「熱帯魚 」 吉田修一
吉田修一「熱帯魚 」(文春文庫) 二〇〇三年六月一日
表題作「熱帯魚」は自分が愛されたい、より一般化していうと、実は自分がそうされたいのに他人が自分にそれを望んでいるから、お節介にならない程度にそうしてやっているのだと自分で信じきっている青年(美人で子持ちの女と同棲中)のお話。だから普通にイタイ。主人公は無職ではなくガテン系でも高給取りの大工。が、まだ現場を任されたことがない。二年間だけ兄弟だった同居人の飼育がていた熱帯魚のイメージがラストでプールの底を舞い泳ぐ使い捨てライターの群れに入れ変わる辺りは鮮やかだが、蘆花公園でカラスを捕まえるシーンに見られるように全体的にはモノクロームで過ぎ去ってしまった夏の印象だ。
「グリーンピース」は理由はないがグリーンピース好きの職探し中の青年が恋人に真剣にグリーンピースをぶつけたことがきっかけで、恋人に家を出て行かれるお話。もっとも出て行けといって車のキーを彼女に渡したのは主人公の方で、しかもそこが彼女のアパートで……といった辺りが巧み。缶コーヒーにマジックペンでそのときの偽らざる(しかし本気ではない)気持ちを書くのが癖だったりするところも。病気の祖父の年金で暮らしているという情けなさが秀逸。彼女がキレて出て行き、共通の友人たちと浮気しまくろうと(ただし実際には一人止まり)することころが良い。
「突風」は――詳しくは書いていないが――証券会社勤務の高給取りの青年が休暇でたまたま出向いた千葉の田舎の民宿でアルバイトをする様子を描いたお話。最後に少しだけ気の触れた民宿の中年だが美人の奥さんを何とかその状況から救い出そうと夜のドライブに誘うのだが、主人公自身が自分から逃げ出せないことを悟るに至り、帰りの電車賃(実は当面の生活費)を渡して新宿駅で奥さんを降ろすシーンの優しい残酷さが秀逸。一週間後に同じ場所で会おう、と奥さんの脱出を支援するためにした約束を思い出すのが三週間後という辺りが吉田節。当然、再会するシーンは描かれていない。しかも待たれることがぞっとするくらい嫌いという設定の主人公。。
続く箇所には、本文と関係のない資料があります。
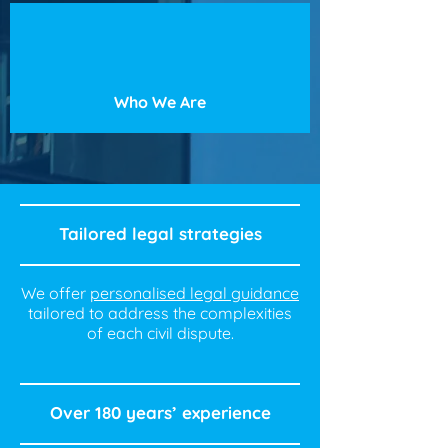
Who We Are
Tailored legal strategies
We offer
personalised legal guidance
tailored to address the complexities
of each civil dispute.
Over 180 years’ experience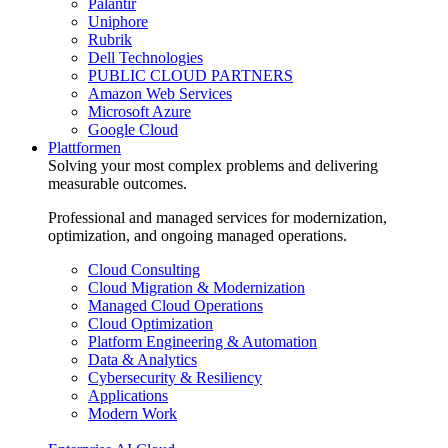
Palantir
Uniphore
Rubrik
Dell Technologies
PUBLIC CLOUD PARTNERS
Amazon Web Services
Microsoft Azure
Google Cloud
Plattformen
Solving your most complex problems and delivering
measurable outcomes.
Professional and managed services for modernization,
optimization, and ongoing managed operations.
Cloud Consulting
Cloud Migration & Modernization
Managed Cloud Operations
Cloud Optimization
Platform Engineering & Automation
Data & Analytics
Cybersecurity & Resiliency
Applications
Modern Work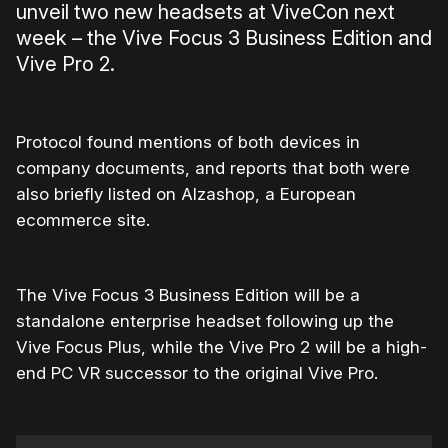
unveil two new headsets at ViveCon next
week – the Vive Focus 3 Business Edition and
Vive Pro 2.
Protocol found mentions of both devices in
company documents, and reports that both were
also briefly listed on Alzashop, a European
ecommerce site.
The Vive Focus 3 Business Edition will be a
standalone enterprise headset following up the
Vive Focus Plus, while the Vive Pro 2 will be a high-
end PC VR successor to the original Vive Pro.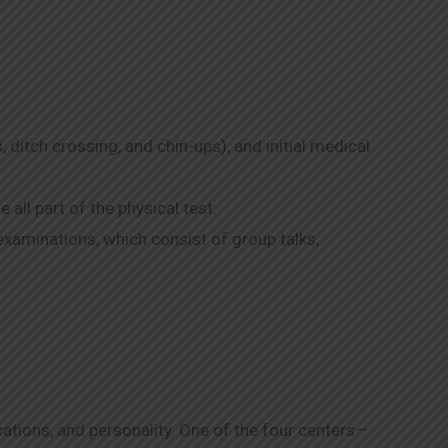
, ditch crossing, and chin-ups), and initial medical
all part of the physical test.
examinations, which consist of group talks,
ications, and personality. One of the four centers—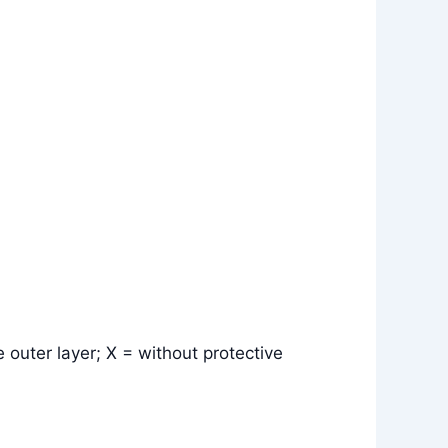
 outer layer; X = without protective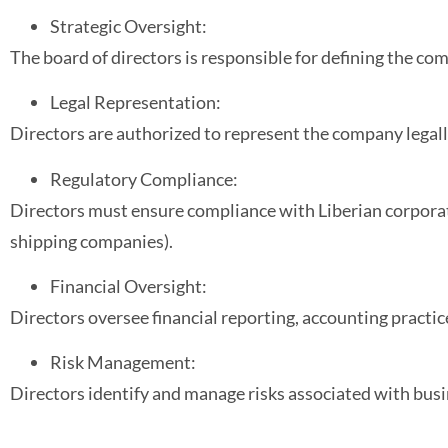
Strategic Oversight:
The board of directors is responsible for defining the co
Legal Representation:
Directors are authorized to represent the company legal
Regulatory Compliance:
Directors must ensure compliance with Liberian corporate
shipping companies).
Financial Oversight:
Directors oversee financial reporting, accounting practice
Risk Management:
Directors identify and manage risks associated with bus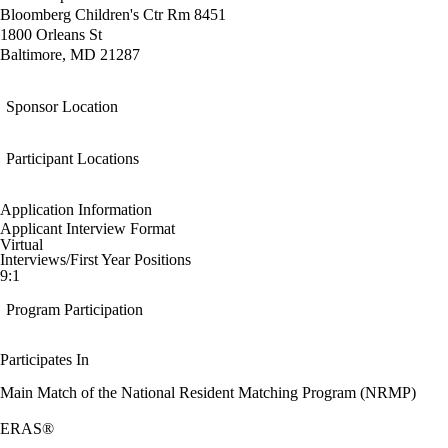
Bloomberg Children's Ctr Rm 8451
1800 Orleans St
Baltimore, MD 21287
Sponsor Location
Participant Locations
Application Information
Applicant Interview Format
Virtual
Interviews/First Year Positions
9:1
Program Participation
Participates In
Main Match of the National Resident Matching Program (NRMP)
ERAS®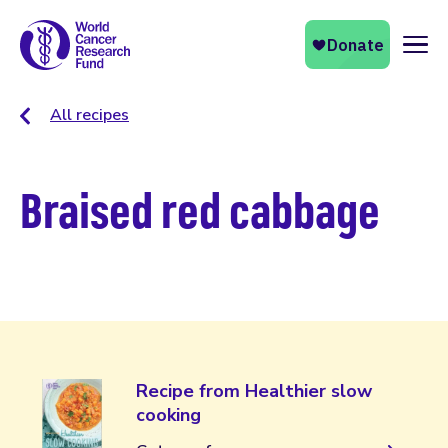
Naviga
All recipes
Braised red cabbage
Recipe from Healthier slow
cooking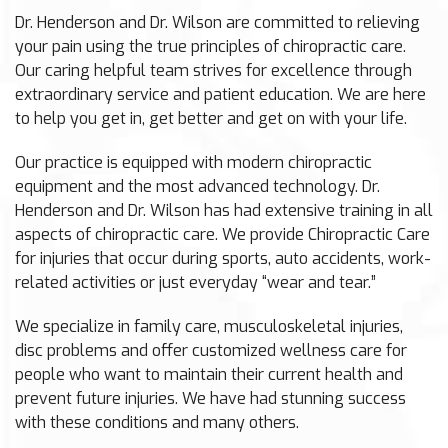
Dr. Henderson and Dr. Wilson are committed to relieving
your pain using the true principles of chiropractic care.
Our caring helpful team strives for excellence through
extraordinary service and patient education. We are here
to help you get in, get better and get on with your life.
Our practice is equipped with modern chiropractic
equipment and the most advanced technology. Dr.
Henderson and Dr. Wilson has had extensive training in all
aspects of chiropractic care. We provide Chiropractic Care
for injuries that occur during sports, auto accidents, work-
related activities or just everyday “wear and tear.”
We specialize in family care, musculoskeletal injuries,
disc problems and offer customized wellness care for
people who want to maintain their current health and
prevent future injuries. We have had stunning success
with these conditions and many others.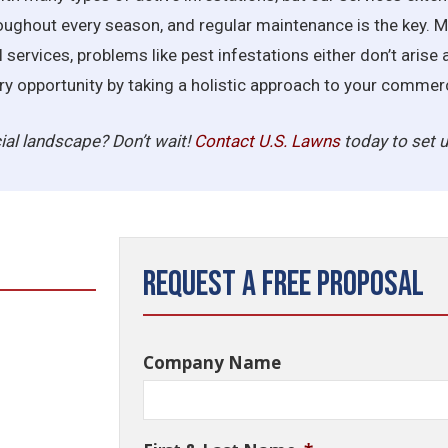
oughout every season, and regular maintenance is the key. 
services, problems like pest infestations either don’t arise 
very opportunity by taking a holistic approach to your comm
al landscape? Don’t wait!
Contact U.S.
Lawns
today to set u
Request a Free Proposal
Company Name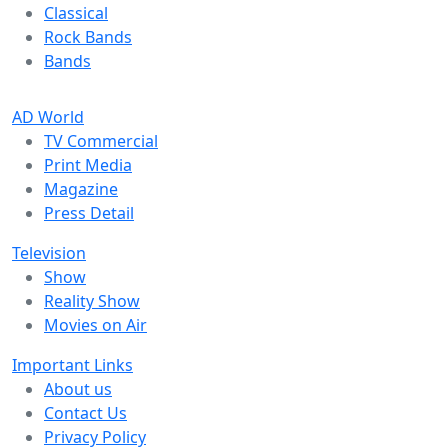
Classical
Rock Bands
Bands
AD World
TV Commercial
Print Media
Magazine
Press Detail
Television
Show
Reality Show
Movies on Air
Important Links
About us
Contact Us
Privacy Policy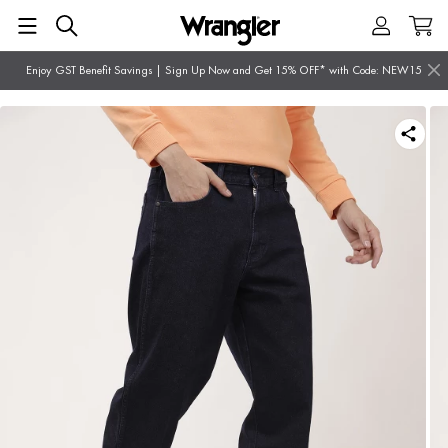
Enjoy GST Benefit Savings | Sign Up Now and Get 15% OFF* with Code: NEW15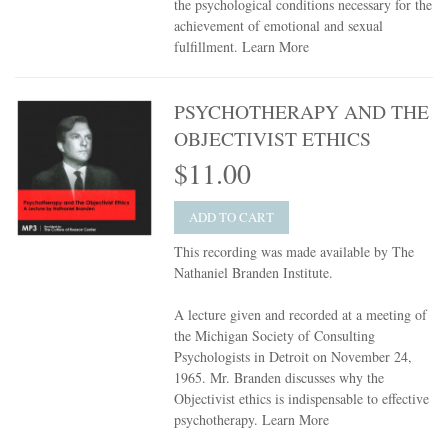
the psychological conditions necessary for the
achievement of emotional and sexual
fulfillment.
Learn More
PSYCHOTHERAPY AND THE
OBJECTIVIST ETHICS
$11.00
ADD TO CART
This recording was made available by The
Nathaniel Branden Institute.
A lecture given and recorded at a meeting of
the Michigan Society of Consulting
Psychologists in Detroit on November 24,
1965. Mr. Branden discusses why the
Objectivist ethics is indispensable to effective
psychotherapy.
Learn More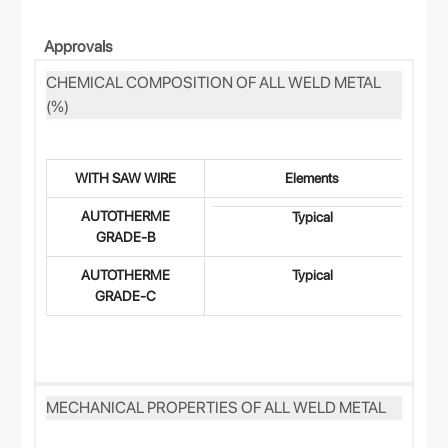
Approvals
CHEMICAL COMPOSITION OF ALL WELD METAL
(%)
WITH SAW WIRE
Elements
AUTOTHERME
0.
Typical
GRADE-B
AUTOTHERME
Typical
0.
GRADE-C
MECHANICAL PROPERTIES OF ALL WELD METAL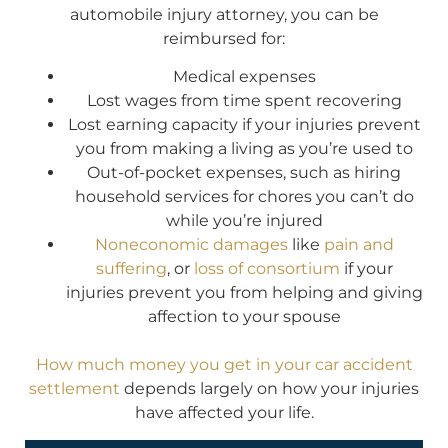
automobile injury attorney, you can be
reimbursed for:
Medical expenses
Lost wages from time spent recovering
Lost earning capacity if your injuries prevent
you from making a living as you’re used to
Out-of-pocket expenses, such as hiring
household services for chores you can’t do
while you’re injured
Noneconomic damages
like
pain and
suffering
, or
loss of consortium
if your
injuries prevent you from helping and giving
affection to your spouse
How much money you get in your car accident
settlement
depends largely on how your injuries
have affected your life.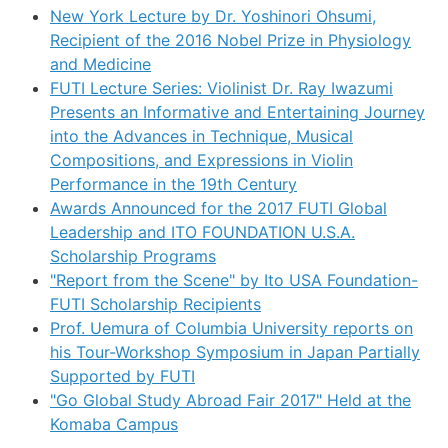
New York Lecture by Dr. Yoshinori Ohsumi,
Recipient of the 2016 Nobel Prize in Physiology
and Medicine
FUTI Lecture Series: Violinist Dr. Ray Iwazumi
Presents an Informative and Entertaining Journey
into the Advances in Technique, Musical
Compositions, and Expressions in Violin
Performance in the 19th Century
Awards Announced for the 2017 FUTI Global
Leadership and ITO FOUNDATION U.S.A.
Scholarship Programs
"Report from the Scene" by Ito USA Foundation-
FUTI Scholarship Recipients
Prof. Uemura of Columbia University reports on
his Tour-Workshop Symposium in Japan Partially
Supported by FUTI
"Go Global Study Abroad Fair 2017" Held at the
Komaba Campus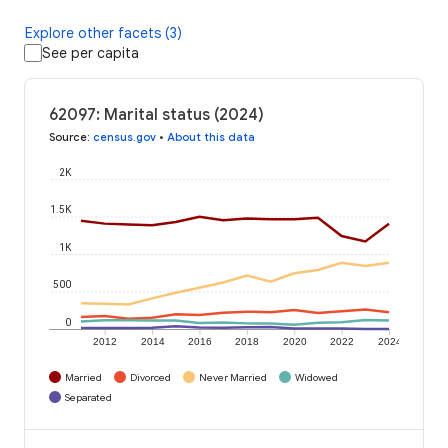
Explore other facets (3)
See per capita
62097: Marital status (2024)
Source
:
census.gov
•
About this data
2K
1.5K
1K
500
0
2012
2014
2016
2018
2020
2022
2024
Married
Divorced
Never Married
Widowed
Separated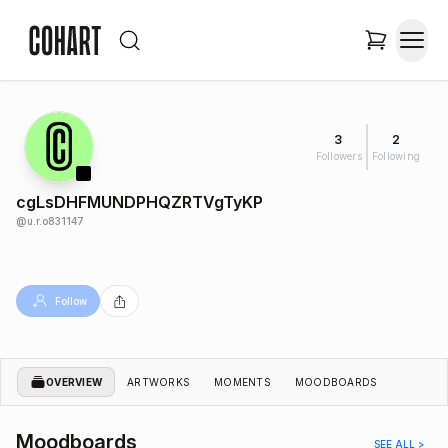
3
2
Followers
Following
cgLsDHFMUNDPHQZRTVgTyKP
@
u.r.o831147
Follow
OVERVIEW
ARTWORKS
MOMENTS
MOODBOARDS
Moodboards
SEE ALL >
これまで読んだ作品で共通していえるのは主人公(または語り手)と場合によっては主人公周辺の人物の痛さで続けて読んでいると本当に自殺したくなってくるところが太宰と似ているかもしれない。本当に死ぬ気がなかったのに死んでしまった太宰と違い、予定調和的な死を予感していた三島の作品に死の影がないのが面白い(もちろん登場人物が死なないということではない)。だから口に出していうと「えっ!」という顔をされる「潮騒」が好きなのかもしれない。いま読めば印象が違うかもしれないが、人工的な生の見事な鮮やかさが、そこにある。
共通していえるといえば、おそらくそうはしないだろうけど、でももしかしたらそうするかもしれないという終わり方が多いようだ。総じて情けない主人公の将来を読者に心配させる書き方とでもいうか。